Friday, March 3, 2017

Sam Maggs

Listen to "Sam Maggs author of Wonder Women" on Spreaker. Sam Maggs chronicles the lives of smart, pioneering women from the past in Wonder Women: 25 Innovators, Inventors, and Trailblazers Who Changed History (Quirk Books; October 4, 2016; $16.99). Maggs, who has an MA in Victorian literature, presents readers with a collection of international bad-as-heck babes who broke barriers as scientists, engineers, mathematicians, adventurers, and inventors (before their male counterparts stole the spotlight and took credit for their work).

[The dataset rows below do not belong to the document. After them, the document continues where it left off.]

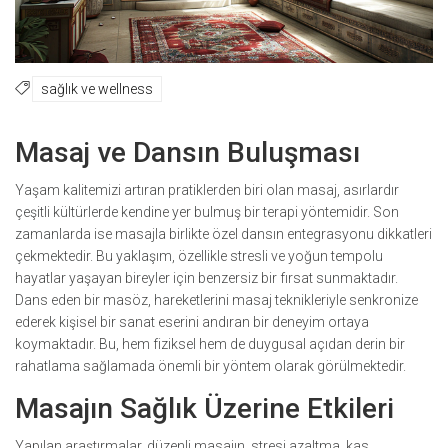
sağlık ve wellness
Masaj ve Dansın Buluşması
Yaşam kalitemizi artıran pratiklerden biri olan masaj, asırlardır
çeşitli kültürlerde kendine yer bulmuş bir terapi yöntemidir. Son
zamanlarda ise masajla birlikte özel dansın entegrasyonu dikkatleri
çekmektedir. Bu yaklaşım, özellikle stresli ve yoğun tempolu
hayatlar yaşayan bireyler için benzersiz bir fırsat sunmaktadır.
Dans eden bir masöz, hareketlerini masaj teknikleriyle senkronize
ederek kişisel bir sanat eserini andıran bir deneyim ortaya
koymaktadır. Bu, hem fiziksel hem de duygusal açıdan derin bir
rahatlama sağlamada önemli bir yöntem olarak görülmektedir.
Masajın Sağlık Üzerine Etkileri
Yapılan araştırmalar, düzenli masajın, stresi azaltma, kas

With Wonder Women, Maggs proves that smart women have always been able to achieve amazing things, even when the odds are stacked against them, including: Women of Science: Otto Hahn won a Nobel Prize for discovering nuclear fission but in fact it was Austrian nuclear physicist Lise Meitner who made the discovery and consequently explained it to Otto! Women of Medicine: As a Hindu woman, Anandibai Joshi overcame religious persecution in order to travel to America to become one of the first female doctors to practice in India. Women of Espionage: Inspired by a novel about a female pirate, Sarah Emma Edmonds cut off her hair and began dressing as a man in order to emancipate herself from the realities of being a nineteenth-century woman. Using her newfound freedom she joined the Union army and became a spy and the only woman admitted to the Grand Army of the Republic. Women of Innovation: Chinese textile pioneer Huang Daopo mustered the bravery to escape an abusive home life and arranged marriage, which gave her the freedom to pursue a career that allowed her to innovate in the textile industry—she invented the cotton gin five centuries before Eli Whitney! Women of Adventure: American aviatrix Bessie Coleman overcame racism to pursue her dream to become the first Black pilot. In addition to spotlighting women from history, Wonder Women contains Q&As with several of today's visionary females, such as STEM Women founder Dr. Buddhini Samarasinghe and disaster researcher Mika McKinnon. These women, both past and present, will inspire and empower readers to overcome barriers and follow their passions.